Lawmakers return to Washington this week with the partial Department of Homeland Security shutdown still unresolved and fresh questions hanging over whether DHS employees, including roughly 50,000 Transportation Security Administration officers, will keep getting paid if Congress fails to strike a deal.
Senate And House Left Town Split
The impasse followed a last-minute split before the Easter recess, when Senate Republicans advanced a bill to fund most of DHS while House Republicans rejected that approach and left town without a final agreement. Reuters has reported that the shutdown began in mid-February and that funding remains in limbo even after the Senate cleared the way for House action earlier this month.
Pressure to reopen the department had mounted as the lapse snarled airport operations nationwide. On March 26, President Donald Trump said he would order TSA officers paid, and Reuters later reported that he signed a broader April 3 directive extending back pay and benefits to all DHS employees affected by the shutdown.
Back Pay Helped Ease Airport Turmoil
Those moves eased some of the immediate political heat because TSA paychecks resumed, absentee rates fell, and airport lines began to improve after weeks of turmoil. But the relief may prove temporary as the administration has not clearly established how long the emergency funding can last, leaving uncertainty over future pay periods after eight weeks without regular DHS appropriations.

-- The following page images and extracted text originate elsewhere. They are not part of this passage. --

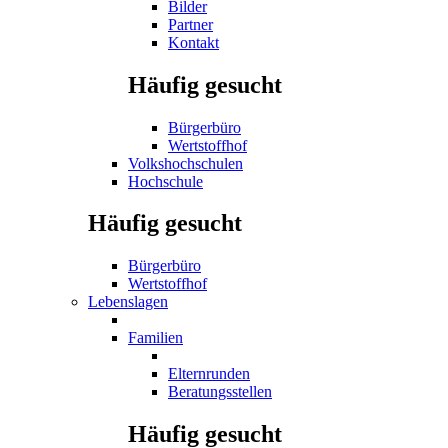
Bilder
Partner
Kontakt
Häufig gesucht
Bürgerbüro
Wertstoffhof
Volkshochschulen
Hochschule
Häufig gesucht
Bürgerbüro
Wertstoffhof
Lebenslagen
Familien
Elternrunden
Beratungsstellen
Häufig gesucht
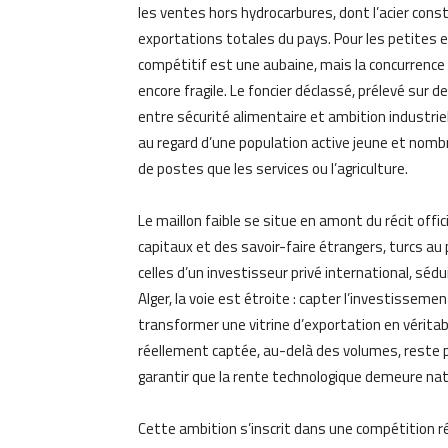
les ventes hors hydrocarbures, dont l’acier cons
exportations totales du pays. Pour les petites ent
compétitif est une aubaine, mais la concurrence
encore fragile. Le foncier déclassé, prélevé sur d
entre sécurité alimentaire et ambition industrie
au regard d’une population active jeune et nombr
de postes que les services ou l’agriculture.
Le maillon faible se situe en amont du récit offi
capitaux et des savoir-faire étrangers, turcs a
celles d’un investisseur privé international, sédu
Alger, la voie est étroite : capter l’investissemen
transformer une vitrine d’exportation en véritabl
réellement captée, au-delà des volumes, reste pos
garantir que la rente technologique demeure nat
Cette ambition s’inscrit dans une compétition r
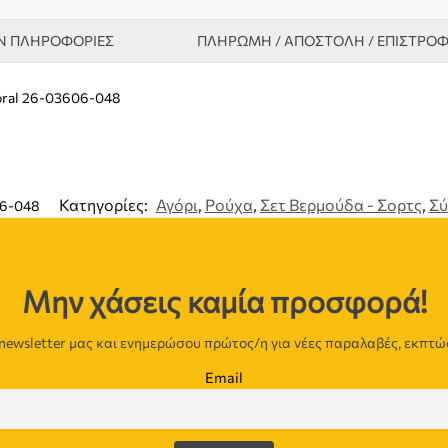
Ν ΠΛΗΡΟΦΟΡΊΕΣ
ΠΛΗΡΩΜΗ / ΑΠΟΣΤΟΛΗ / ΕΠΙΣΤΡΟ
oral 26-03606-048
Κατηγορίες:
Αγόρι
,
Ρούχα
,
Σετ Βερμούδα - Σορτς
,
Σύ
6-048
Μην χάσεις καμία προσφορά!
newsletter μας και ενημερώσου πρώτος/η για νέες παραλαβές, εκπτώ
Email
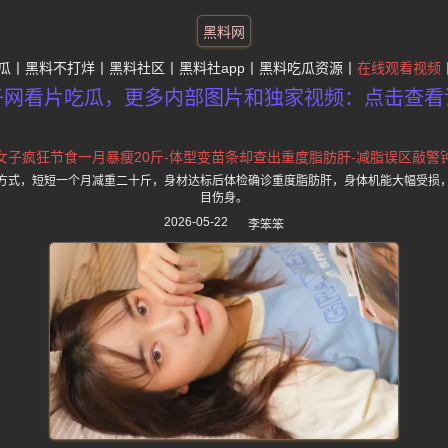
黑料网
瓜
黑料不打烊
黑料社区
黑料社app
黑料吃瓜资源
在线观看视频
子网看片吃瓜，更多内部图片和独家视频：点击查看
女子疯狂节食一月暴瘦20斤-体型变苗条却查出重度脂肪肝-减脂误区敲警
方式，短短一个月减重二十斤，身材达标后体检确诊重度脂肪肝，身体机能大幅受损
目伤身。
2026-05-22
李笨笨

Before the recess, the strain had become impossible to ignore. DHS figures said that nearly 500 TSA officers quit during the shutdown and that absentee rates topped 10% nationally, with some major airports seeing much worse.
Republicans Search For A New Path
Republicans appeared to narrow some differences over the break. Reuters reported on April 2 that Speaker Mike Johnson (R-La.), Trump and Senate Majority Leader John Thune (R-S.D.) had aligned behind a path that could let the House eventually pass the Senate-backed measure, though support inside the GOP remained uncertain.
Johnson had earlier mocked the Senate plan, but the emerging two-step strategy would separate ICE and Border Patrol funding from the rest of DHS, then use budget reconciliation later to move immigration and border money with a simple Senate majority and no Democratic filibuster. Trump has set June 1 as the deadline for Congress to send him that follow-up bill.